Key Headlines Impacting Intuit
Here are the key news stories impacting Intuit this week:
- Positive Sentiment: Q2 results beat: Intuit reported stronger-than-expected fiscal Q2 results — revenue grew ~17% and EPS topped consensus, and the company reaffirmed its FY26 revenue and EPS framework (FY26 EPS guide ~22.98–23.18). This confirms ongoing growth momentum and investor confidence in underlying businesses. Intuit Tops Q2 Earnings, Reaffirms FY26 Growth Outlook Amid AI Push
- Positive Sentiment: AI positioning: Management and analysts highlight Intuit’s AI investments (TurboTax, QuickBooks, Credit Karma integrations) as a structural tailwind — executives say AI is fueling the next growth phase and should deepen switching costs rather than displace the business. Intuit’s CFO isn’t flinching at AI. He says it’s fueling the company’s next growth phase
- Positive Sentiment: Board signals confidence with dividend: Intuit declared a quarterly cash dividend of $1.20 per share (record April 9, pay April 17), underscoring cash generation and capital return policy. This supports income-oriented investor demand. Intuit Board Declares Cash Dividend, Signals Ongoing Confidence
- Neutral Sentiment: Analyst target updates mixed: Several firms trimmed price targets (Goldman, JPMorgan, Oppenheimer, RBC, others) but most maintained Buy/Outperform/Overweight stances — signaling caution on near-term multiple expansion while still backing the longer-term thesis. Monitor how these revisions affect sentiment and flows.
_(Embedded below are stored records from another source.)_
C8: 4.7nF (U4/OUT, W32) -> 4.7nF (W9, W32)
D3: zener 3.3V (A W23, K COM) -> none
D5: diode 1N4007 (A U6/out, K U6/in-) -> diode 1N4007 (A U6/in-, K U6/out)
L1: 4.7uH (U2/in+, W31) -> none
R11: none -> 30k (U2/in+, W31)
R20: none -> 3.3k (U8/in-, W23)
Goldman Sachs adjusts price target on Intuit to $519 from $720; maintains neutral rating
- Negative Sentiment: Soft near-term guidance & higher marketing spend: Intuit’s Q3 guidance was softer than some expected — management flagged elevated marketing investment for peak U.S. tax season that will weigh on near-term margins and profit expectations, which triggered short-term selling pressure across headlines. Intuit Shares Tumble Despite Earnings Beat as Tax Season Outlook Disappoints
- Negative Sentiment: Market reaction: Despite the beat, coverage and write-ups emphasize the softer FQ3 outlook and tax-season margin pressure — multiple headlines note the stock initially slid after hours, reflecting sensitivity to forward guidance versus reported results. Investors should watch guidance execution and marketing ROI. Intuit Logs Higher Second-Quarter Profit, Gives Soft Third-Quarter Outlook
About Intuit
Intuit Inc (NASDAQ: INTU) is a financial software company headquartered in Mountain View, California, that develops and sells cloud-based financial management and compliance products for individuals, small businesses, self-employed workers and accounting professionals. Founded in 1983 by Scott Cook and Tom Proulx, the company has grown from desktop tax and accounting software into a diversified provider of online financial tools. As of my latest update, Sasan Goodarzi serves as Chief Executive Officer.
Intuit’s product portfolio includes QuickBooks, its flagship accounting and business-management platform that offers bookkeeping, payroll, payments and invoicing capabilities; TurboTax, a tax-preparation and filing service aimed at individual taxpayers; and Mint, a consumer personal-finance and budgeting app.